Write out, word for word, the section of the sound-change passage below that begins with "A more subtle" and ends with "[+stop s] directly.".

-- Quoted passage --
/---

A more subtle problem is that it gives two ways to do the same thing. Conceptually speaking,
[+nasal] should be the same thing as
[m n ŋ], usable in the same ways. But (at least in Lexurgy) the former is a feature matrix while the latter is a list of phonemes. And, to my understanding, the two can’t be mixed: if a rule acts on all stops plus /s/, you can’t write
[+stop s] directly.
So: is there some way of solving the problems (1) and (2)
without requiring a full feature system?
Taking (2) first, there actually is a clever way to work around this in current Brassica. One can write:
[{[e i a ɯ]} {[œ y o u]}] C [{[e œ]} {[i y]} {[a o]} {[ɯ u]}] / [{[e i a ɯ]} {[œ y o u]}] C @1 [{@4 [e i a ɯ]} {@4 [œ y o u]}]
This is, of course, a disgusting unreadable hack. The basic idea is to make
nested categories, such that outer category
@1 matches the roundedness of the first vowel, and outer category
@4 matches position in the vowel space. Then the nested categories in the replacement just recombine those in a different way.
It can be made much more readable by defining named categories:
[{Unrounded} {Rounded}] C [{[e œ]} {[i y]} {[a o]} {[ɯ u]}] / [{Unrounded} {Rounded}] C @1 [{@4 Unrounded} {@4 Rounded}]
This makes it clear that the most ‘hackish’ part is abstracting away the roundedness of the second vowel. You can define categories
Unrounded and
Rounded, but you can’t talk about a single element across both
Unrounded and
Rounded.
The alternative is simply matching
V, then map
all its elements separately to
Unrounded or
Rounded categories:
[{Unrounded} {Rounded}] C [Unrounded Rounded] / [{Unrounded} {Rounded}] C @1 [{@4 Unrounded Unrounded} {@4 Rounded Rounded}]
This is better, but note that I needed to decompose
V into a union of
[Unrounded Rounded] to ensure that all the ordered lists end up with the same order. (Or write
V with an order which just happens to work, but that’s fragile.)
In fact, this reveals that the problem here is actually the same as (1). In both cases, the issue is setting up a correspondence between two category sets. In (1), I need to map
+Vcd to
-Vcd. Here, I need to map
V to
Rounded or
Unrounded.

\---

-- Supplied information --

/---

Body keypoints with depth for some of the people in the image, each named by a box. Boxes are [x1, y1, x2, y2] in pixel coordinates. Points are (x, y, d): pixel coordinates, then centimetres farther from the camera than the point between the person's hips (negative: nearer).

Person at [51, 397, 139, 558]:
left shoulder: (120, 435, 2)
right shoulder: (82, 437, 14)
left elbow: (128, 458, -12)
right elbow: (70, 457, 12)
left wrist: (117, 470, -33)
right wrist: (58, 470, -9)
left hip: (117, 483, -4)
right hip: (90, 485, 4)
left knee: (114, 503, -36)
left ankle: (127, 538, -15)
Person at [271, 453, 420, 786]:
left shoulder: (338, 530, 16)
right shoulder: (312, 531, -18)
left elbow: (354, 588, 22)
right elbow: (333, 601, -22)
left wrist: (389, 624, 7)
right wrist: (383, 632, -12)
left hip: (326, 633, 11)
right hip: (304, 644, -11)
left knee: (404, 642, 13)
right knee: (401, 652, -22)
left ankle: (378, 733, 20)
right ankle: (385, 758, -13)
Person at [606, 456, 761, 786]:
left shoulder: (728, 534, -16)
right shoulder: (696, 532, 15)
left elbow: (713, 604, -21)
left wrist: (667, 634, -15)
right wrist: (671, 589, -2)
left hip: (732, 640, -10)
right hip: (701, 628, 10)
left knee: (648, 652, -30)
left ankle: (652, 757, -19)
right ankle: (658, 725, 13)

\---
/---

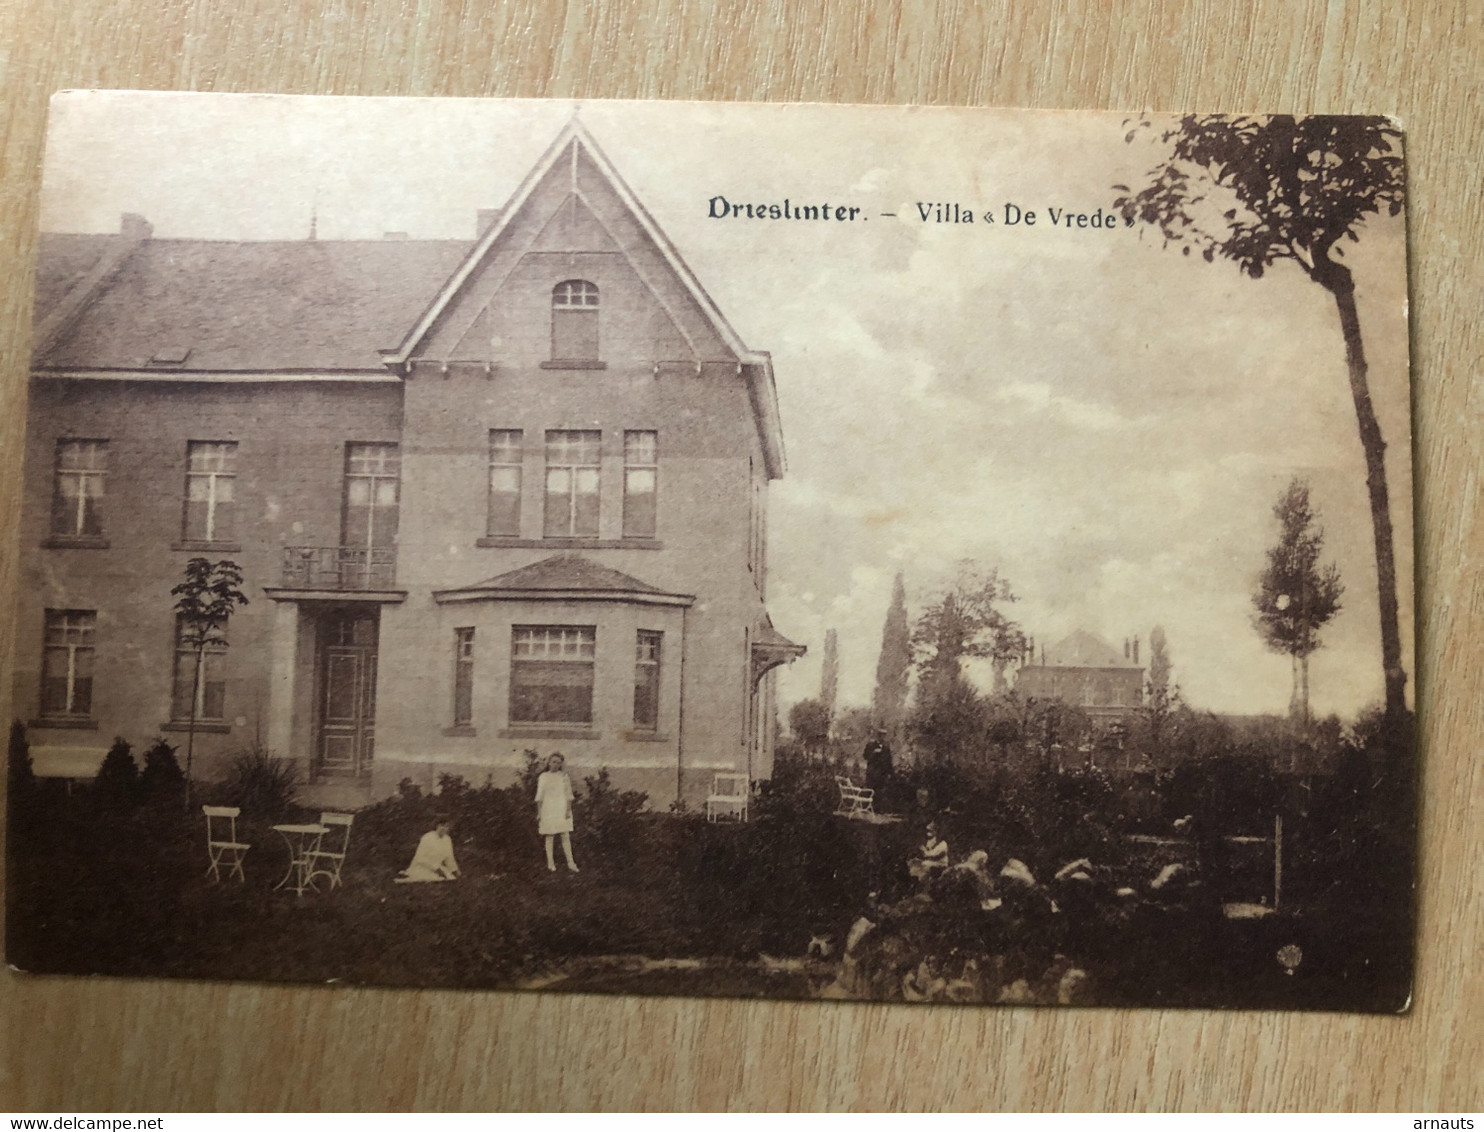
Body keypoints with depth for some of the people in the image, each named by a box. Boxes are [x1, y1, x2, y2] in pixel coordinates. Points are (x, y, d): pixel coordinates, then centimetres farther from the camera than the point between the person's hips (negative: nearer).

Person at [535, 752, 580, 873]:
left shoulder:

\---

-- Solved problem --
A more subtle problem is that it gives two ways to do the same thing. Conceptually speaking,
[+nasal] should be the same thing as
[m n ŋ], usable in the same ways. But (at least in Lexurgy) the former is a feature matrix while the latter is a list of phonemes. And, to my understanding, the two can’t be mixed: if a rule acts on all stops plus /s/, you can’t write
[+stop s] directly.